▶ _Supplied data_:
---
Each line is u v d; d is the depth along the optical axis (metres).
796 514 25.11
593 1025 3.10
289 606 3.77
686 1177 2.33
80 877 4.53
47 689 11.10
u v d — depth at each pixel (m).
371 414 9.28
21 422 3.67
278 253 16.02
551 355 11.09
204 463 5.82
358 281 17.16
---
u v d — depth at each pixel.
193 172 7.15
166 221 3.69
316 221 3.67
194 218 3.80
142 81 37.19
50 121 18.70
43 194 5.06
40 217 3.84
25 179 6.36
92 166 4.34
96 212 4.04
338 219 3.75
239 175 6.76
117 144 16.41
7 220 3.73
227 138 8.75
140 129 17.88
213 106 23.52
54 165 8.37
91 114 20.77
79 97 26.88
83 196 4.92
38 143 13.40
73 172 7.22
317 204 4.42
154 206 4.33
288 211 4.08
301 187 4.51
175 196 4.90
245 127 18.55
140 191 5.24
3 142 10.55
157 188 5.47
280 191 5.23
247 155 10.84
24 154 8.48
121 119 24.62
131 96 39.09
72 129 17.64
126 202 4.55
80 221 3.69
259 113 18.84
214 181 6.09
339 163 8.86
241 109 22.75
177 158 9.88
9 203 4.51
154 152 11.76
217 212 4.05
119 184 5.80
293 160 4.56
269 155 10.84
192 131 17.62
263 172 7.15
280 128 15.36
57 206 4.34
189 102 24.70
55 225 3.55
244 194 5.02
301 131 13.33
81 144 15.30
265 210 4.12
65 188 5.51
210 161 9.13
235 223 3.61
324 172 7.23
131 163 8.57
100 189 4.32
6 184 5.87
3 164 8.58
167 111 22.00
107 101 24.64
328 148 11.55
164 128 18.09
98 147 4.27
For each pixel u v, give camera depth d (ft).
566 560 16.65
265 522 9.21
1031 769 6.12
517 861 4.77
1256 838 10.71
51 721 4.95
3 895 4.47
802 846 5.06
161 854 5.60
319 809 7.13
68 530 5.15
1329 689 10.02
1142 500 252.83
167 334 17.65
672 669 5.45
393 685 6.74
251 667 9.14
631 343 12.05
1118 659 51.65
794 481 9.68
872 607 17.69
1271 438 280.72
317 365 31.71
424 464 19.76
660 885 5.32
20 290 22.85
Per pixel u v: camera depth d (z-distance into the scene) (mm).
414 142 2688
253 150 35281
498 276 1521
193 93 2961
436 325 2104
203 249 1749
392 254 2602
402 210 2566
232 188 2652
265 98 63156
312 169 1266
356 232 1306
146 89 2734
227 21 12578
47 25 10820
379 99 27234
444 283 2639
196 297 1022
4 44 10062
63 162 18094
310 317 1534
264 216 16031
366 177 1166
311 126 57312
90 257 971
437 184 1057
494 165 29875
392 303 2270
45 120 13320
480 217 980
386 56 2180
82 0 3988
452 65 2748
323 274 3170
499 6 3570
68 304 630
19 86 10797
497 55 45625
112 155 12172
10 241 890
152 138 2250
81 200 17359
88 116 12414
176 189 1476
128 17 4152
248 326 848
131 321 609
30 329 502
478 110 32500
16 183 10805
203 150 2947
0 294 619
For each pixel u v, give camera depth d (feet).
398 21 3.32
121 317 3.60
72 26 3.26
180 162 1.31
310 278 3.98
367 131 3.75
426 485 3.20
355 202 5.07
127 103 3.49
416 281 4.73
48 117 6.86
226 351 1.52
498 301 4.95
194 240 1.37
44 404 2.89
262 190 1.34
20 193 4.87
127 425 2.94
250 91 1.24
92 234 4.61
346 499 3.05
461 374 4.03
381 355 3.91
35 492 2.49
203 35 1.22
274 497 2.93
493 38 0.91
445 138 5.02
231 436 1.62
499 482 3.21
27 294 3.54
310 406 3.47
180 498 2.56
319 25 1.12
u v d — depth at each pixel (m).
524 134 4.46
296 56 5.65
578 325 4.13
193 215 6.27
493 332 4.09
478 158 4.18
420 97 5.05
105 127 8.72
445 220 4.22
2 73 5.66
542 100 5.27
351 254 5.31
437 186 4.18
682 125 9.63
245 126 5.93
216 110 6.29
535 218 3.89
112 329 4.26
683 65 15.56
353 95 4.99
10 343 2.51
---
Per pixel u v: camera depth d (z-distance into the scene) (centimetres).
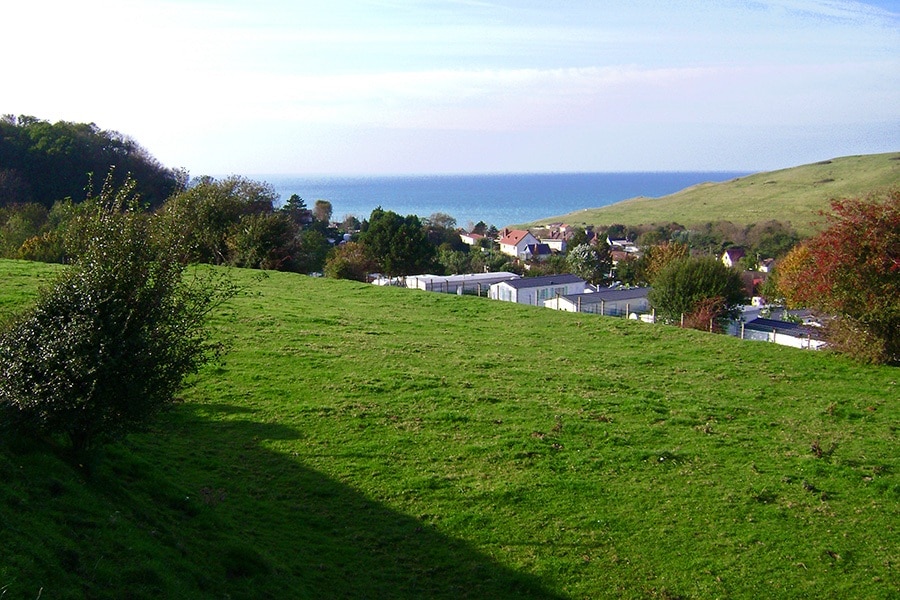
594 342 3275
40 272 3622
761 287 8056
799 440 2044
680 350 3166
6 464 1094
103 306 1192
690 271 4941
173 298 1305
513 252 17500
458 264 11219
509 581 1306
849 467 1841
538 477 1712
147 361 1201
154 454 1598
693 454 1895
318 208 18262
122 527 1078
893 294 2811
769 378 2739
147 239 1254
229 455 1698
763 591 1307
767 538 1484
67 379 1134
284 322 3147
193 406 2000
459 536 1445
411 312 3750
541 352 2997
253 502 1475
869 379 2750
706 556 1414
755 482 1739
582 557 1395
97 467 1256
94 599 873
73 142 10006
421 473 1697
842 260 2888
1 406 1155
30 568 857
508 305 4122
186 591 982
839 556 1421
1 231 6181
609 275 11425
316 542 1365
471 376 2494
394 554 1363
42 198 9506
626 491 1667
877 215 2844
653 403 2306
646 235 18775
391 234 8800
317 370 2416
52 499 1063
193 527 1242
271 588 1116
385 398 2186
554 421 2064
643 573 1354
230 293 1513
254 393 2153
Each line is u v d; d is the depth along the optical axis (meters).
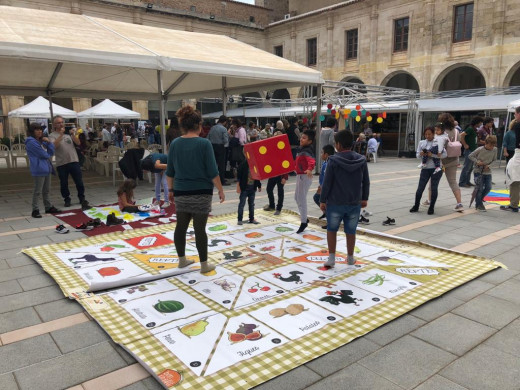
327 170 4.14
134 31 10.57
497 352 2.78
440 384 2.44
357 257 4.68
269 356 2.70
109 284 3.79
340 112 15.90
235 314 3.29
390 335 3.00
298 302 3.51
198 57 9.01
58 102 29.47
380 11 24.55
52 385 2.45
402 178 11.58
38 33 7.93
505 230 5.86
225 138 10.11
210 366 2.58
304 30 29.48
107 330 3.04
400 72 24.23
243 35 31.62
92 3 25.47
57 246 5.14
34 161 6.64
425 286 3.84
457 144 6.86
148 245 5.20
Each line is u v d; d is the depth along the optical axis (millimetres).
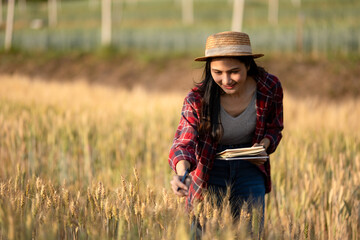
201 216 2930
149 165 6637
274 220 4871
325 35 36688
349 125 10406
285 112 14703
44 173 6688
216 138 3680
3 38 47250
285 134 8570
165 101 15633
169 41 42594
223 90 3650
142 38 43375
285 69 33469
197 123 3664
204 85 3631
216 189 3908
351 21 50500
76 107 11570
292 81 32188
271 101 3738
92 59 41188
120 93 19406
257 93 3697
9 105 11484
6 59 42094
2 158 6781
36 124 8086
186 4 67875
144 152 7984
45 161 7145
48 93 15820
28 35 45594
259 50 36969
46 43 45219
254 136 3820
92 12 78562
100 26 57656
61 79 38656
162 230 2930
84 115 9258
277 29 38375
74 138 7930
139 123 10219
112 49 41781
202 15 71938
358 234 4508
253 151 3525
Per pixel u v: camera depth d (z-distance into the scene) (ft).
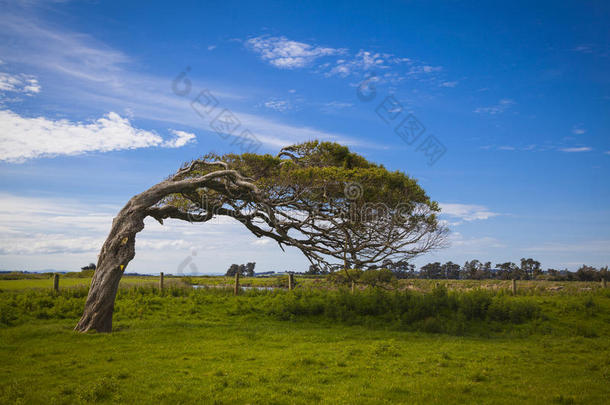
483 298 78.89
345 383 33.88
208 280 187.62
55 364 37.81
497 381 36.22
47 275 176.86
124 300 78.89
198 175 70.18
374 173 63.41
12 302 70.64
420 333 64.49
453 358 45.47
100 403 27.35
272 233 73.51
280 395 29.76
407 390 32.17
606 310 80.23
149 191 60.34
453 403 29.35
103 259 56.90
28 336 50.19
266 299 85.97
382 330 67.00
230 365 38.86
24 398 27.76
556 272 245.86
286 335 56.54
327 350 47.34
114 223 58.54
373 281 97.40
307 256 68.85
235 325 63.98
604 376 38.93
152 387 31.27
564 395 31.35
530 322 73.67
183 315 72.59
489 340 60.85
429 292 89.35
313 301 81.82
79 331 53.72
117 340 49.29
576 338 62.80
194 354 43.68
---
▶ _Required work_: Write out only the lines that run from the line containing "226 351 1.52" through the line containing "10 343 2.51", both included, exactly as they appear above.

▶ _Response_:
226 351 1.52
498 301 4.95
194 240 1.37
44 404 2.89
262 190 1.34
20 193 4.87
127 425 2.94
250 91 1.24
92 234 4.61
346 499 3.05
461 374 4.03
381 355 3.91
35 492 2.49
203 35 1.22
274 497 2.93
493 38 0.91
445 138 5.02
231 436 1.62
499 482 3.21
27 294 3.54
310 406 3.47
180 498 2.56
319 25 1.12
u v d — depth at each pixel (m).
524 134 4.46
296 56 5.65
578 325 4.13
193 215 6.27
493 332 4.09
478 158 4.18
420 97 5.05
105 127 8.72
445 220 4.22
2 73 5.66
542 100 5.27
351 254 5.31
437 186 4.18
682 125 9.63
245 126 5.93
216 110 6.29
535 218 3.89
112 329 4.26
683 65 15.56
353 95 4.99
10 343 2.51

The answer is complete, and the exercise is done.